Can “Medical” Marijuana Be Prescribed?

Because “medical” marijuana is not approved as a medicine by the FDA, it cannot be prescribed because medical care providers have to follow federal law in writing prescriptions. 21 CFR § 1306.04; Wilcox v. Louisiana State Bd. of Medical Examiners, 446 So.2d 502 (Ct. App. La. 1984). “Medical” marijuana can be “recommended” under the state law, but in practice a prescription and a recommendation are the same. This is fraught with liability

States’ Rights

“Medical” marijuana is not a “states’ rights” issue. The US Supreme Court has twice upheld as constitutional the application of federal law to the intrastate growth and possession of marijuana for personal medicinal purposes as recommended by a doctor. The Supremacy Clause of the US Constitution unambiguously provides that if there is any conflict between federal and state law, federal law prevails. Gonzales v. Raich, 545 U.S. 1 (2005). See United States v. Oakland Cannabis Buyers’ Cooperative, 532 U.S. 483, 490 (2001) (Holding that there is no medical-necessity exception to federal law prohibitions on manufacturing and distributing marijuana); United States v. Wilde, 74 F.Supp.3d 1092, 1098 (NDCA 2014) (Federal courts have repeatedly rejected constitutional challenges to the classification of marijuana under federal law when applying traditional rational basis review); Kuromiya v. U.S., 37 F. Supp. 2d 717, 725 (EDPA. 1999). (There is no constitutional provision creating a fundamental right to possess, use, grow, or sell marijuana.)

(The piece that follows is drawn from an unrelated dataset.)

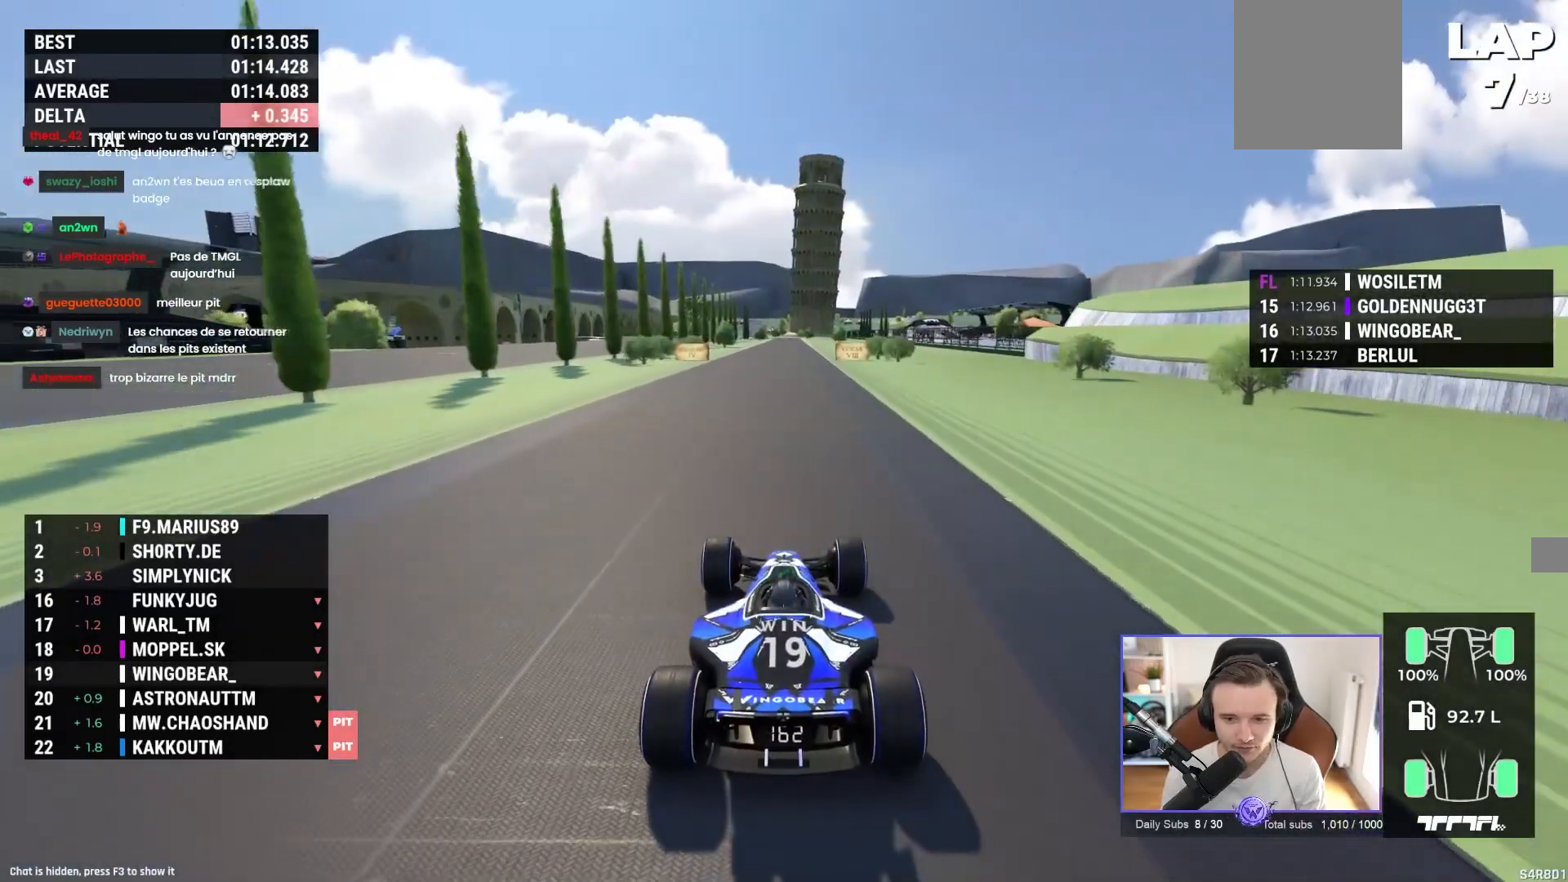
{"buttons": ["A"], "left_stick": "center", "events": []}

It is indisputable that state “medical” marijuana laws cannot supersede federal laws that criminalize the possession of marijuana. US v. Hicks, 722 F.Supp.2d 829 (ED MI 2010).

Aiding and Abetting

Under some state “medical” marijuana laws, physicians provide written instructions for a registered qualifying patient or his care giver to present to a dispensary concerning the total amount of usable marijuana that a patient may be dispensed. This is far more than just a physician discussing with a patient the use of medical marijuana that may be protected by the First Amendment of the Constitution. This is taking an action to facilitate the use of marijuana. These actions by a physician violate federal law by aiding and abetting by acting with specific intent to provide the patient with the means to acquire marijuana knowing that the patient intends to acquire marijuana. Conant v. Walters, 309 F.3d 629 (CA 9 2002); cert denied Walters v. Conant, 540 U.S. 946 (U.S. Oct 14, 2003)

Legal Claims Against Medical Care Providers

The claims in lawsuits against the tobacco, opiate, and prescription drug industries can be used against the marijuana industry. Examples of the many claims that can be brought are found in Strayhorn v. Wyeth Pharmaceuticals, Inc., 882 F. Supp. 2d 1020 (WD TN 2012).

Malpractice and Negligence

Generally, in order to prevail on a medical malpractice claim, a Plaintiff must prove the following by a preponderance of the evidence:
  1. 1.

    That the Defendants were negligent under the law

     
  2. 2.

    That such negligence was the legal cause of damage to the Plaintiff11

     

Negligence Basics

Negligence is the failure by the Defendant to use reasonable care. Reasonable care is the degree of care a reasonably careful person would use under similar circumstances. Negligence is either taking an action that a reasonably careful person would not do under similar circumstances, or it is failing to take an action that a reasonably careful person would do under similar circumstances.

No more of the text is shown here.